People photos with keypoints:
------------

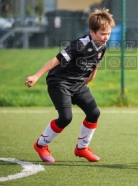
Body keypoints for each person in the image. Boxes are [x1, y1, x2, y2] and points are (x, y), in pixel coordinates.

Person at [24, 8, 115, 163]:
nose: (106, 37)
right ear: (92, 32)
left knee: (94, 113)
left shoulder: (102, 46)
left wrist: (91, 78)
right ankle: (41, 145)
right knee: (66, 118)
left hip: (78, 83)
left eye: (108, 34)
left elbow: (95, 63)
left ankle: (81, 148)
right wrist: (36, 76)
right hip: (59, 82)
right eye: (102, 34)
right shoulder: (79, 45)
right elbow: (55, 60)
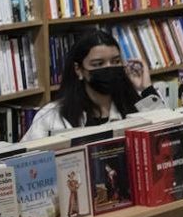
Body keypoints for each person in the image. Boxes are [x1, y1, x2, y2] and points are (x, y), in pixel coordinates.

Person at [22, 30, 165, 140]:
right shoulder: (52, 115)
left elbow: (167, 135)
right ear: (79, 70)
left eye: (115, 61)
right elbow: (25, 162)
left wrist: (146, 88)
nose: (108, 68)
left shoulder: (135, 104)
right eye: (98, 64)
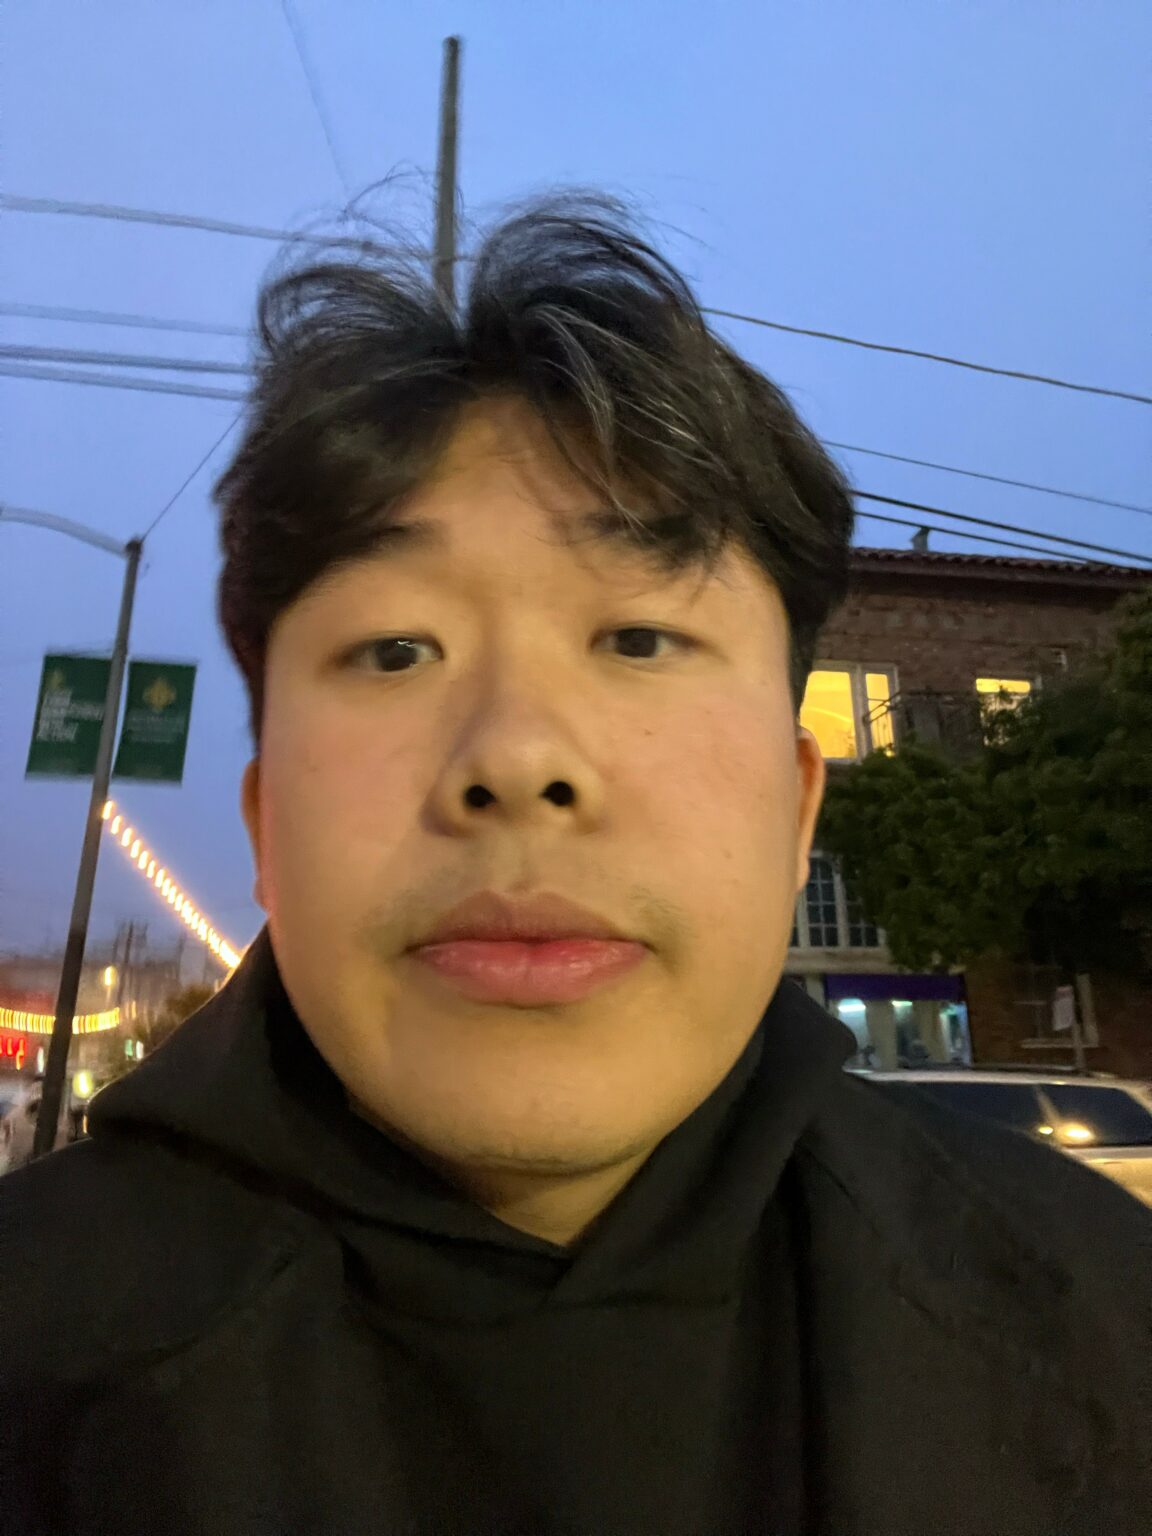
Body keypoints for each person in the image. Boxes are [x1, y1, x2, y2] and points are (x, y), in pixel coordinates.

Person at [1, 197, 1148, 1535]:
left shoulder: (1110, 1313)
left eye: (640, 640)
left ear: (796, 813)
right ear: (266, 829)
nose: (518, 757)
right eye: (394, 650)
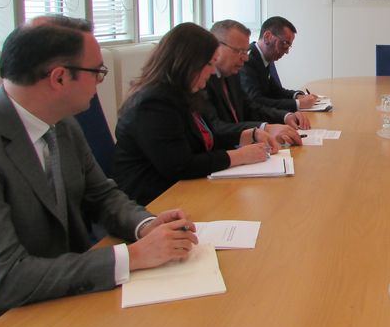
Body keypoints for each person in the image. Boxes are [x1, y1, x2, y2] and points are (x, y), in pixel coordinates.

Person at [0, 18, 197, 327]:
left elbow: (102, 194)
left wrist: (146, 225)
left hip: (74, 292)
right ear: (59, 77)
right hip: (13, 316)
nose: (100, 82)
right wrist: (132, 257)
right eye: (97, 72)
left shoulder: (62, 122)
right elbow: (3, 279)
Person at [113, 23, 276, 205]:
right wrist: (239, 156)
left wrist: (249, 134)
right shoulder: (154, 103)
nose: (212, 71)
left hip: (184, 190)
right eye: (209, 63)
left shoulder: (185, 93)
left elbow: (208, 135)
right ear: (188, 63)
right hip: (153, 200)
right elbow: (180, 165)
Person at [204, 20, 309, 145]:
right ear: (216, 47)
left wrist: (285, 116)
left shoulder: (231, 74)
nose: (245, 58)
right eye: (240, 51)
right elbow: (215, 128)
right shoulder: (202, 81)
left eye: (246, 51)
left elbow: (250, 107)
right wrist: (263, 129)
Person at [239, 16, 317, 113]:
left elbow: (276, 91)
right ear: (267, 37)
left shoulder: (264, 58)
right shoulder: (247, 59)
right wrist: (298, 104)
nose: (287, 51)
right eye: (285, 43)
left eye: (289, 46)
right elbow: (256, 100)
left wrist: (298, 95)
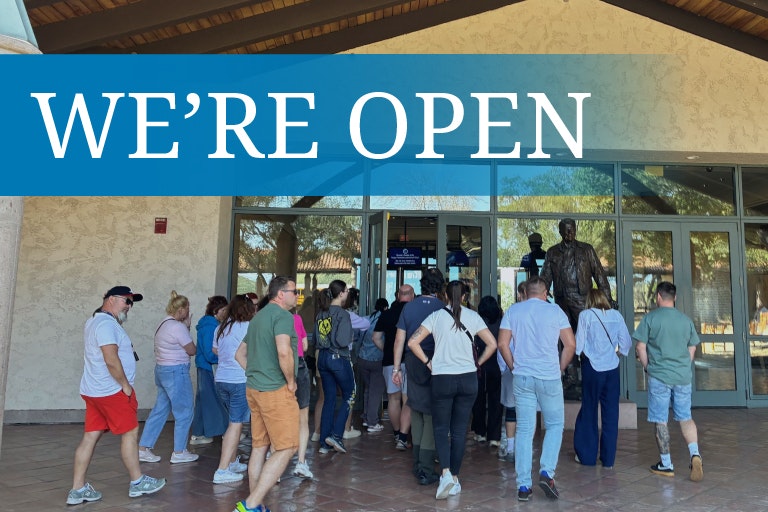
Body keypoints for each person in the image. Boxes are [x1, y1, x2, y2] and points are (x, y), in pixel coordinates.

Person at [67, 286, 166, 505]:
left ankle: (78, 489)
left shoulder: (95, 320)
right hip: (111, 391)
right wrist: (125, 386)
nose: (129, 306)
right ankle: (138, 482)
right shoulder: (104, 324)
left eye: (131, 303)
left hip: (94, 390)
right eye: (126, 301)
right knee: (130, 433)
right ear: (111, 299)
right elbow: (110, 358)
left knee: (90, 436)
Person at [408, 280, 497, 499]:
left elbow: (412, 342)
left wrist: (429, 362)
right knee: (459, 431)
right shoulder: (474, 317)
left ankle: (445, 473)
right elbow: (493, 344)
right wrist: (479, 363)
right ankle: (455, 478)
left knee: (440, 428)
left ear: (444, 296)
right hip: (468, 379)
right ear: (465, 297)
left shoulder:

------------

Exercise details: Retype the records above exactly. Leave the pictures out.

Exercise solution:
Body keypoints for each person in the image. Boxes are [x1, y1, x2, y2] and points are (x, y), in pixel coordinates.

Person at [24, 8, 115, 163]:
nose: (106, 37)
right ear: (92, 32)
left knee: (94, 113)
left shoulder: (102, 46)
left wrist: (91, 78)
right ankle: (41, 145)
right knee: (66, 118)
left hip: (78, 83)
left eye: (108, 34)
left elbow: (95, 63)
left ankle: (81, 148)
right wrist: (36, 76)
right hip: (59, 82)
right eye: (102, 34)
right shoulder: (79, 45)
right elbow: (55, 60)
Body keypoints for each person in the image. Boxes are [x1, y1, x2, y2] and points are (x, y), in pixel coordinates.

Person at [22, 30, 165, 140]:
right shoulder: (52, 115)
left elbow: (167, 135)
right ear: (79, 70)
left eye: (115, 61)
right elbow: (25, 162)
left wrist: (146, 88)
nose: (108, 68)
left shoulder: (135, 104)
right eye: (98, 64)
Body keypoints for each person in the image. Boxes are [x1, y1, x2, y2] and points are (x, y), in pixel coordinates.

Person at [1, 197, 1148, 1535]:
left shoulder: (1110, 1313)
left eye: (640, 640)
left ear: (796, 813)
right ear: (266, 829)
nose: (518, 757)
right eye: (394, 650)
Body keypoints for each person in the image. Boxes are [x1, y1, x2, y2] and points are (x, y), in pixel coordinates.

Person at [0, 18, 197, 327]:
left elbow: (102, 194)
left wrist: (146, 225)
left hip: (74, 292)
right ear: (59, 77)
right hip: (13, 316)
nose: (100, 82)
right wrist: (132, 257)
right eye: (97, 72)
left shoulder: (62, 122)
right elbow: (3, 279)
Person at [113, 23, 276, 205]:
right wrist: (239, 156)
left wrist: (249, 134)
right shoulder: (154, 103)
nose: (212, 71)
left hip: (184, 190)
right eye: (209, 63)
left shoulder: (185, 93)
left elbow: (208, 135)
right ear: (188, 63)
right hip: (153, 200)
right elbow: (180, 165)
Person at [204, 20, 309, 145]:
right ear: (216, 47)
left wrist: (285, 116)
left shoulder: (231, 74)
nose: (245, 58)
right eye: (240, 51)
right elbow: (215, 128)
right shoulder: (202, 81)
left eye: (246, 51)
left elbow: (250, 107)
right wrist: (263, 129)
Person at [239, 16, 317, 113]:
left elbow: (276, 91)
right ear: (267, 37)
left shoulder: (264, 58)
right shoulder: (247, 59)
right wrist: (298, 104)
nose: (287, 51)
right eye: (285, 43)
left eye: (289, 46)
right elbow: (256, 100)
left wrist: (298, 95)
Body keypoints for each person in the image. Boxes are [x1, y1, x2, y2] and points are (x, y), in pixel coordinates.

Person at [67, 286, 166, 505]:
left ankle: (78, 489)
left shoulder: (95, 320)
right hip: (111, 391)
right wrist: (125, 386)
nose: (129, 306)
right ankle: (138, 482)
right shoulder: (104, 324)
left eye: (131, 303)
left hip: (94, 390)
right eye: (126, 301)
right knee: (130, 433)
right ear: (111, 299)
right elbow: (110, 358)
left knee: (90, 436)
Person at [408, 280, 497, 499]:
left elbow: (412, 342)
left wrist: (429, 362)
right knee: (459, 431)
right shoulder: (474, 317)
left ankle: (445, 473)
right elbow: (493, 344)
right wrist: (479, 363)
right ankle: (455, 478)
left knee: (440, 428)
left ear: (444, 296)
right hip: (468, 379)
right ear: (465, 297)
left shoulder:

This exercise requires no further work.